There have been plenty of instances of first-year players missing some time in either training camp or the preseason and starting their NFL careers off well behind the eight ball. Any team drafting Price would need to be fully aware and content with that risk.
As for his game, although Price is one of the most commanding run blockers in this draft, his pass blocking leaves a lot to be desired. His footwork in pass protection still needs some work as he is much less comfortable dropping back to create a pocket than he is pushing forwards to demoralize a defender.
Pro Football Focus ranked Price 27th among all draft-eligible centers in Pass Block Efficiency which is a startlingly low number considering his evaluation as potentially the best center in this year’s class. When reviewing his game film, it’s clear that Price will sometimes get caught flat-footed when dealing with a blitzing linebacker. His raw strength may be elite, but his footwork isn’t nearly on the same level yet.
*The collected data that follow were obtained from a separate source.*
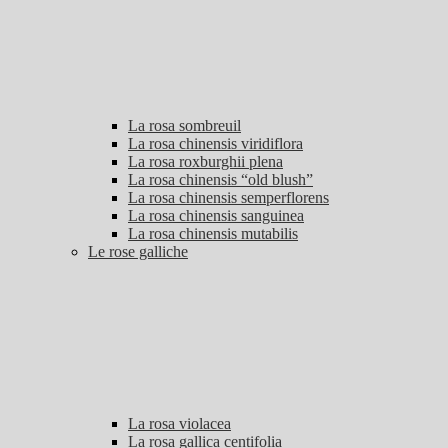
La rosa sombreuil
La rosa chinensis viridiflora
La rosa roxburghii plena
La rosa chinensis “old blush”
La rosa chinensis semperflorens
La rosa chinensis sanguinea
La rosa chinensis mutabilis
Le rose galliche
La rosa violacea
La rosa gallica centifolia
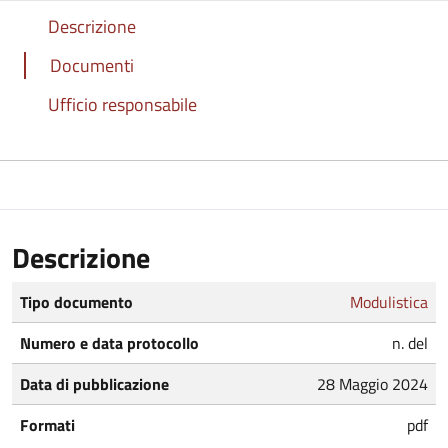
Descrizione
Documenti
Ufficio responsabile
Descrizione
Tipo documento
Modulistica
Numero e data protocollo
n. del
Data di pubblicazione
28 Maggio 2024
Formati
pdf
Elsewhere, Price’s consistency as a blocker has been called into question on occasion. The former Buckeye standout will sporadically alternate between a dominant, mauling block and a flat-footed, off-balance block which may turn some teams off. This doesn’t seem to be a major, recurring issue, however.
Despite his injury, Price is still currently being projected as a late first round to second round prospect with little chance he would fall all the way to round three. Because of this, it makes it hard to envision a scenario in which Price is a Jet next year, given that the team does not have a second-round pick.
It became even more unlikely after the Jets opted to sign former Washington Redskins center Spencer Long to a four-year, $28 million deal during free agency effectively filling the team’s need at the center position.
It is still in the realm of possibility that the team could slide either Price or the newly acquired Long over to guard and cut ties with veteran James Carpenter which would save the team even more cap space. Both Price and Long have plenty of experience playing guard so this isn’t the most implausible sequence of events.
That being said, it is highly unlikely that Price would be available by the time the Jets pick again in the third round unless the team was to trade up quite a few picks. If this were to happen, Jets fans may be hit with a case of major deja vu.
Price bears a strong resemblance to a certain Ohio State center whose toughness and leadership ability helped him to make seven Pro Bowl appearances over his 11-year career. The Jets would certainly love to get their hands on this Nick Mangold doppelganger and solidify the center position as the anchor of the team’s offensive line once again. Only this time the anchor would ditch the long blonde locks for a freshly-shaved bald head.